▶ _TASK DIRECTIONS_
Tally the lines below that contain the word "primitives". Only the number should be returned.
====== SUPPLIED MATERIAL
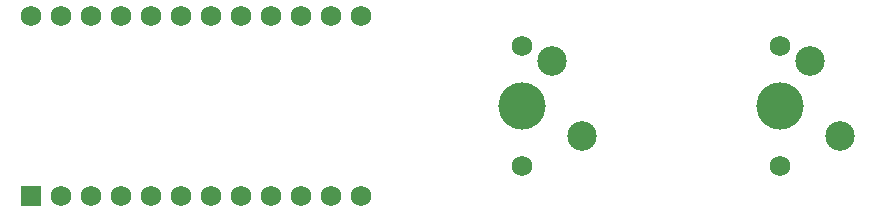
<source format=gbs>
%TF.GenerationSoftware,KiCad,Pcbnew,7.0.10*%
%TF.CreationDate,2024-02-06T21:46:11+00:00*%
%TF.ProjectId,mini_keyboard,6d696e69-5f6b-4657-9962-6f6172642e6b,rev?*%
%TF.SameCoordinates,Original*%
%TF.FileFunction,Soldermask,Bot*%
%TF.FilePolarity,Negative*%
%FSLAX46Y46*%
G04 Gerber Fmt 4.6, Leading zero omitted, Abs format (unit mm)*
G04 Created by KiCad (PCBNEW 7.0.10) date 2024-02-06 21:46:11*
%MOMM*%
%LPD*%
G01*
G04 APERTURE LIST*
%ADD10C,1.750000*%
%ADD11C,4.000000*%
%ADD12C,2.500000*%
%ADD13R,1.752600X1.752600*%
%ADD14C,1.752600*%
G04 APERTURE END LIST*
D10*
%TO.C,S2*%
X170180000Y-95250000D03*
D11*
X170180000Y-100330000D03*
D10*
X170180000Y-105410000D03*
D12*
X172720000Y-96520000D03*
X175260000Y-102870000D03*
%TD*%
D13*
%TO.C,U1*%
X106750000Y-107950000D03*
D14*
X109290000Y-107950000D03*
X111830000Y-107950000D03*
X114370000Y-107950000D03*
X116910000Y-107950000D03*
X119450000Y-107950000D03*
X121990000Y-107950000D03*
X124530000Y-107950000D03*
X127070000Y-107950000D03*
X129610000Y-107950000D03*
X132150000Y-107950000D03*
X134690000Y-107950000D03*
X134690000Y-92710000D03*
X132150000Y-92710000D03*
X129610000Y-92710000D03*
X127070000Y-92710000D03*
X124530000Y-92710000D03*
X121990000Y-92710000D03*
X119450000Y-92710000D03*
X116910000Y-92710000D03*
X114370000Y-92710000D03*
X111830000Y-92710000D03*
X109290000Y-92710000D03*
X106750000Y-92710000D03*
%TD*%
D10*
%TO.C,S1*%
X148336000Y-95250000D03*
D11*
X148336000Y-100330000D03*
D10*
X148336000Y-105410000D03*
D12*
X150876000Y-96520000D03*
X153416000Y-102870000D03*
%TD*%
M02*

</source>
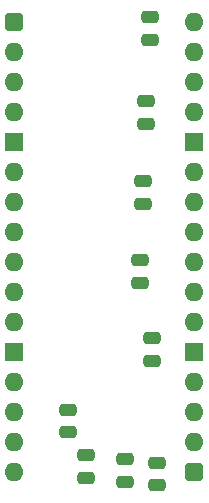
<source format=gbs>
%TF.GenerationSoftware,KiCad,Pcbnew,8.0.2*%
%TF.CreationDate,2024-06-06T18:43:39+02:00*%
%TF.ProjectId,HCP65 MPU Timer,48435036-3520-44d5-9055-2054696d6572,V1*%
%TF.SameCoordinates,PX54c81a0PY37b6b20*%
%TF.FileFunction,Soldermask,Bot*%
%TF.FilePolarity,Negative*%
%FSLAX46Y46*%
G04 Gerber Fmt 4.6, Leading zero omitted, Abs format (unit mm)*
G04 Created by KiCad (PCBNEW 8.0.2) date 2024-06-06 18:43:39*
%MOMM*%
%LPD*%
G01*
G04 APERTURE LIST*
G04 Aperture macros list*
%AMRoundRect*
0 Rectangle with rounded corners*
0 $1 Rounding radius*
0 $2 $3 $4 $5 $6 $7 $8 $9 X,Y pos of 4 corners*
0 Add a 4 corners polygon primitive as box body*
4,1,4,$2,$3,$4,$5,$6,$7,$8,$9,$2,$3,0*
0 Add four circle primitives for the rounded corners*
1,1,$1+$1,$2,$3*
1,1,$1+$1,$4,$5*
1,1,$1+$1,$6,$7*
1,1,$1+$1,$8,$9*
0 Add four rect primitives between the rounded corners*
20,1,$1+$1,$2,$3,$4,$5,0*
20,1,$1+$1,$4,$5,$6,$7,0*
20,1,$1+$1,$6,$7,$8,$9,0*
20,1,$1+$1,$8,$9,$2,$3,0*%
G04 Aperture macros list end*
%ADD10RoundRect,0.400000X-0.400000X-0.400000X0.400000X-0.400000X0.400000X0.400000X-0.400000X0.400000X0*%
%ADD11O,1.600000X1.600000*%
%ADD12R,1.600000X1.600000*%
%ADD13RoundRect,0.250000X-0.475000X0.250000X-0.475000X-0.250000X0.475000X-0.250000X0.475000X0.250000X0*%
%ADD14RoundRect,0.250000X0.475000X-0.250000X0.475000X0.250000X-0.475000X0.250000X-0.475000X-0.250000X0*%
G04 APERTURE END LIST*
D10*
%TO.C,J2*%
X0Y0D03*
D11*
X0Y-2540000D03*
X0Y-5080000D03*
X0Y-7620000D03*
D12*
X0Y-10160000D03*
D11*
X0Y-12700000D03*
X0Y-15240000D03*
X0Y-17780000D03*
X0Y-20320000D03*
X0Y-22860000D03*
X0Y-25400000D03*
D12*
X0Y-27940000D03*
D11*
X0Y-30480000D03*
X0Y-33020000D03*
X0Y-35560000D03*
X0Y-38100000D03*
D10*
X15240000Y-38100000D03*
D11*
X15240000Y-35560000D03*
X15240000Y-33020000D03*
X15240000Y-30480000D03*
D12*
X15240000Y-27940000D03*
D11*
X15240000Y-25400000D03*
X15240000Y-22860000D03*
X15240000Y-20320000D03*
X15240000Y-17780000D03*
X15240000Y-15240000D03*
X15240000Y-12700000D03*
D12*
X15240000Y-10160000D03*
D11*
X15240000Y-7620000D03*
X15240000Y-5080000D03*
X15240000Y-2540000D03*
X15240000Y0D03*
%TD*%
D13*
%TO.C,C15*%
X11465115Y418131D03*
X11465115Y-1481869D03*
%TD*%
%TO.C,C11*%
X10668000Y-20148000D03*
X10668000Y-22048000D03*
%TD*%
%TO.C,C5*%
X6096000Y-36658000D03*
X6096000Y-38558000D03*
%TD*%
%TO.C,C16*%
X10922000Y-13455263D03*
X10922000Y-15355263D03*
%TD*%
%TO.C,C8*%
X12065000Y-37293000D03*
X12065000Y-39193000D03*
%TD*%
%TO.C,C10*%
X11684000Y-26752000D03*
X11684000Y-28652000D03*
%TD*%
D14*
%TO.C,C6*%
X4572000Y-34716000D03*
X4572000Y-32816000D03*
%TD*%
%TO.C,C9*%
X9398000Y-38907000D03*
X9398000Y-37007000D03*
%TD*%
D13*
%TO.C,C7*%
X11176000Y-6686000D03*
X11176000Y-8586000D03*
%TD*%
M02*

</source>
============
▶ _RESULT FOR THIS TASK_
2